REQUIRED WORK: Convert every line of the records below into a numbered list, skipping blank lines, and don't include the pictures in your answer.

######

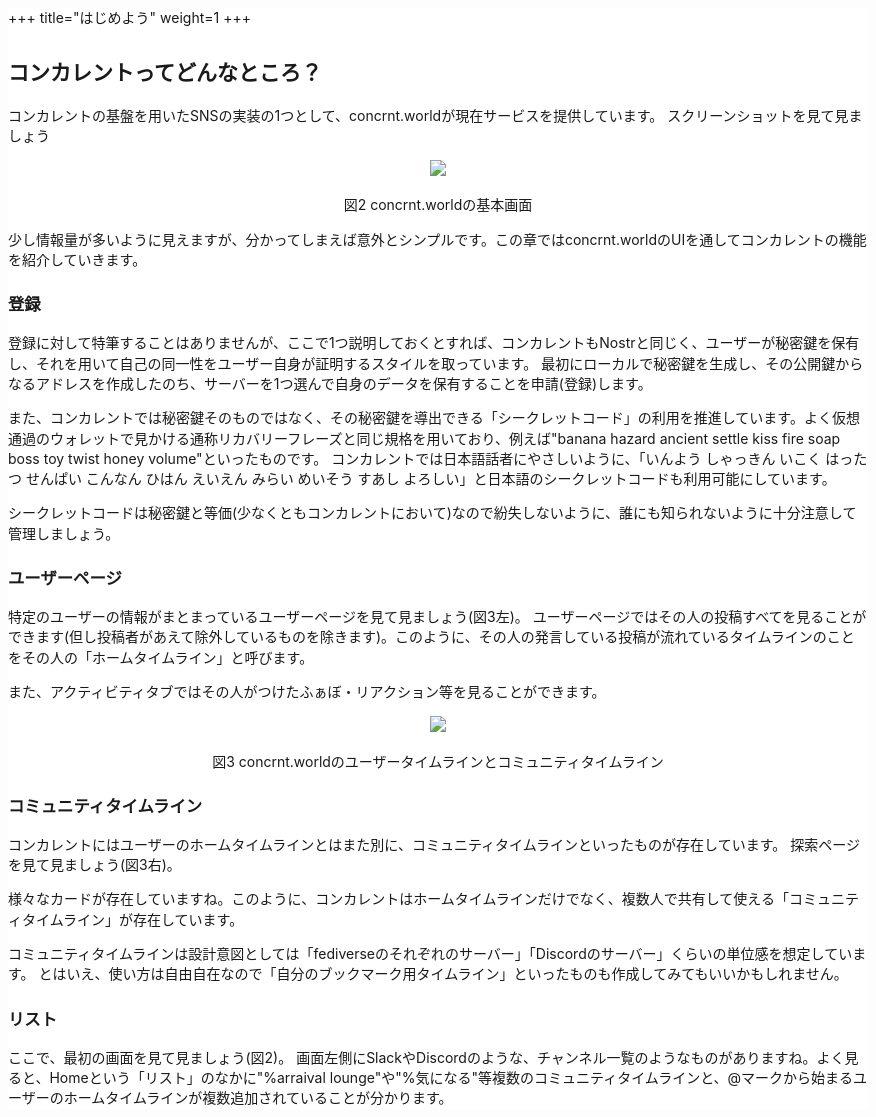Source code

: +++
title="はじめよう"
weight=1
+++

## コンカレントってどんなところ？
コンカレントの基盤を用いたSNSの実装の1つとして、concrnt.worldが現在サービスを提供しています。
スクリーンショットを見て見ましょう

<div align="center">
    <img src="/images/overview.png" width="500px" >
    <p>図2 concrnt.worldの基本画面</p>
</div>

少し情報量が多いように見えますが、分かってしまえば意外とシンプルです。この章ではconcrnt.worldのUIを通してコンカレントの機能を紹介していきます。

### 登録
登録に対して特筆することはありませんが、ここで1つ説明しておくとすれば、コンカレントもNostrと同じく、ユーザーが秘密鍵を保有し、それを用いて自己の同一性をユーザー自身が証明するスタイルを取っています。
最初にローカルで秘密鍵を生成し、その公開鍵からなるアドレスを作成したのち、サーバーを1つ選んで自身のデータを保有することを申請(登録)します。

また、コンカレントでは秘密鍵そのものではなく、その秘密鍵を導出できる「シークレットコード」の利用を推進しています。よく仮想通過のウォレットで見かける通称リカバリーフレーズと同じ規格を用いており、例えば"banana hazard ancient settle kiss fire soap boss toy twist honey volume"といったものです。
コンカレントでは日本語話者にやさしいように、「いんよう しゃっきん いこく はったつ せんぱい こんなん ひはん えいえん みらい めいそう すあし よろしい」と日本語のシークレットコードも利用可能にしています。

シークレットコードは秘密鍵と等価(少なくともコンカレントにおいて)なので紛失しないように、誰にも知られないように十分注意して管理しましょう。

### ユーザーページ
特定のユーザーの情報がまとまっているユーザーページを見て見ましょう(図3左)。
ユーザーページではその人の投稿すべてを見ることができます(但し投稿者があえて除外しているものを除きます)。このように、その人の発言している投稿が流れているタイムラインのことをその人の「ホームタイムライン」と呼びます。

また、アクティビティタブではその人がつけたふぁぼ・リアクション等を見ることができます。

<div align="center">
    <img src="/images/basicpages.png" width='500px' >
    <p>図3 concrnt.worldのユーザータイムラインとコミュニティタイムライン</p>
</div>

### コミュニティタイムライン
コンカレントにはユーザーのホームタイムラインとはまた別に、コミュニティタイムラインといったものが存在しています。
探索ページを見て見ましょう(図3右)。

様々なカードが存在していますね。このように、コンカレントはホームタイムラインだけでなく、複数人で共有して使える「コミュニティタイムライン」が存在しています。

コミュニティタイムラインは設計意図としては「fediverseのそれぞれのサーバー」「Discordのサーバー」くらいの単位感を想定しています。
とはいえ、使い方は自由自在なので「自分のブックマーク用タイムライン」といったものも作成してみてもいいかもしれません。

### リスト
ここで、最初の画面を見て見ましょう(図2)。
画面左側にSlackやDiscordのような、チャンネル一覧のようなものがありますね。よく見ると、Homeという「リスト」のなかに"%arraival lounge"や"%気になる"等複数のコミュニティタイムラインと、@マークから始まるユーザーのホームタイムラインが複数追加されていることが分かります。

######

SOLUTION:
1. Source code
2. : +++
3. title="はじめよう"
4. weight=1
5. +++
6. ## コンカレントってどんなところ？
7. コンカレントの基盤を用いたSNSの実装の1つとして、concrnt.worldが現在サービスを提供しています。
8. スクリーンショットを見て見ましょう
9. <div align="center">
10.     <img src="/images/overview.png" width="500px" >
11.     <p>図2 concrnt.worldの基本画面</p>
12. </div>
13. 少し情報量が多いように見えますが、分かってしまえば意外とシンプルです。この章ではconcrnt.worldのUIを通してコンカレントの機能を紹介していきます。
14. ### 登録
15. 登録に対して特筆することはありませんが、ここで1つ説明しておくとすれば、コンカレントもNostrと同じく、ユーザーが秘密鍵を保有し、それを用いて自己の同一性をユーザー自身が証明するスタイルを取っています。
16. 最初にローカルで秘密鍵を生成し、その公開鍵からなるアドレスを作成したのち、サーバーを1つ選んで自身のデータを保有することを申請(登録)します。
17. また、コンカレントでは秘密鍵そのものではなく、その秘密鍵を導出できる「シークレットコード」の利用を推進しています。よく仮想通過のウォレットで見かける通称リカバリーフレーズと同じ規格を用いており、例えば"banana hazard ancient settle kiss fire soap boss toy twist honey volume"といったものです。
18. コンカレントでは日本語話者にやさしいように、「いんよう しゃっきん いこく はったつ せんぱい こんなん ひはん えいえん みらい めいそう すあし よろしい」と日本語のシークレットコードも利用可能にしています。
19. シークレットコードは秘密鍵と等価(少なくともコンカレントにおいて)なので紛失しないように、誰にも知られないように十分注意して管理しましょう。
20. ### ユーザーページ
21. 特定のユーザーの情報がまとまっているユーザーページを見て見ましょう(図3左)。
22. ユーザーページではその人の投稿すべてを見ることができます(但し投稿者があえて除外しているものを除きます)。このように、その人の発言している投稿が流れているタイムラインのことをその人の「ホームタイムライン」と呼びます。
23. また、アクティビティタブではその人がつけたふぁぼ・リアクション等を見ることができます。
24. <div align="center">
25.     <img src="/images/basicpages.png" width='500px' >
26.     <p>図3 concrnt.worldのユーザータイムラインとコミュニティタイムライン</p>
27. </div>
28. ### コミュニティタイムライン
29. コンカレントにはユーザーのホームタイムラインとはまた別に、コミュニティタイムラインといったものが存在しています。
30. 探索ページを見て見ましょう(図3右)。
31. 様々なカードが存在していますね。このように、コンカレントはホームタイムラインだけでなく、複数人で共有して使える「コミュニティタイムライン」が存在しています。
32. コミュニティタイムラインは設計意図としては「fediverseのそれぞれのサーバー」「Discordのサーバー」くらいの単位感を想定しています。
33. とはいえ、使い方は自由自在なので「自分のブックマーク用タイムライン」といったものも作成してみてもいいかもしれません。
34. ### リスト
35. ここで、最初の画面を見て見ましょう(図2)。
36. 画面左側にSlackやDiscordのような、チャンネル一覧のようなものがありますね。よく見ると、Homeという「リスト」のなかに"%arraival lounge"や"%気になる"等複数のコミュニティタイムラインと、@マークから始まるユーザーのホームタイムラインが複数追加されていることが分かります。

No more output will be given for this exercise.